Background: Indigenous Australians diagnosed with diabetes appear to have poorer glycemic control and much lower rates of insulin use than non-indigenous Australians diagnosed with Type 2 diabetes as well as extremely high rates of renal failure and other comorbidities. Health literacy is fundamental if people are to successfully manage their own health. Several studies suggest that patients with low health literacy skills are more likely to have poor understanding of their chronic disease, worse disease self-management skills, and worse self-reported health status.
Objectives: To examine the relationship between health literacy and glycemic control using Test of Functional Health Literacy in Adults, in a selected sample of Indigenous adults with Type 2 diabetes in Far North Queensland, who were recruited in the project ”Getting better at chronic care in rural Indigenous communities”.
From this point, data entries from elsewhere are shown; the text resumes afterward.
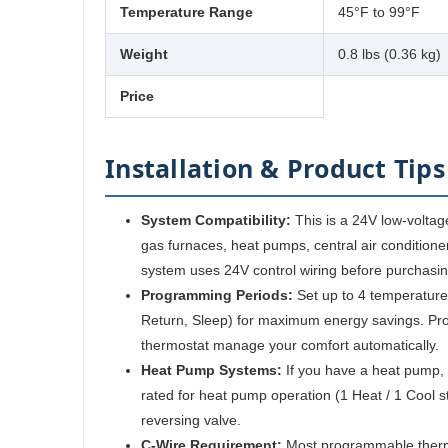
Temperature Range
45°F to 99°F
Weight
0.8 lbs (0.36 kg)
Price
Installation & Product Tips
System Compatibility:
This is a 24V low-voltag
gas furnaces, heat pumps, central air conditioner
system uses 24V control wiring before purchasin
Programming Periods:
Set up to 4 temperature
Return, Sleep) for maximum energy savings. Pr
thermostat manage your comfort automatically.
Heat Pump Systems:
If you have a heat pump, 
rated for heat pump operation (1 Heat / 1 Cool st
reversing valve.
C-Wire Requirement:
Most programmable therm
Methods: Interviews, surveys, questions collecting – TOFHLA, income, employment, education measures and clinical data.
Study Cohort: 213 Indigenous Australian adults with diabetes from twelve Indigenous Communities in Far North Queensland, diagnosed for more than on year with HbA1c >8.5.
Data analysis: Mean HbA1c differences by TOFHLA, socio-demographic factors, and other clinical factors were compared using t-test and ANOVA. The association between Hba1c and TOFHLA was determined using Pearson correlation.
Results: 80 men (mean age 47.7 years), and 133 women (mean age 48.0 years) completed interviews. The mean TOFHLA was 81.4: 10% scored between 0-59 (inadequate adequate functional health literacy), 18% scored between 60-74 (marginal functional health literacy) and 72% scored between 75-100 (adequate functional health literacy). Mean HbA1c was 10.7%. The correlation coefficient was -0.1between HbA1c and TOFHLA scores (P=0.2).
Conclusion: Health Literacy measured using TOFHLA did not appear to be related to glycemic control (HbA1c) in this group of Indigenous Australian adults in Far North Queensland with poorly controlled diabetes.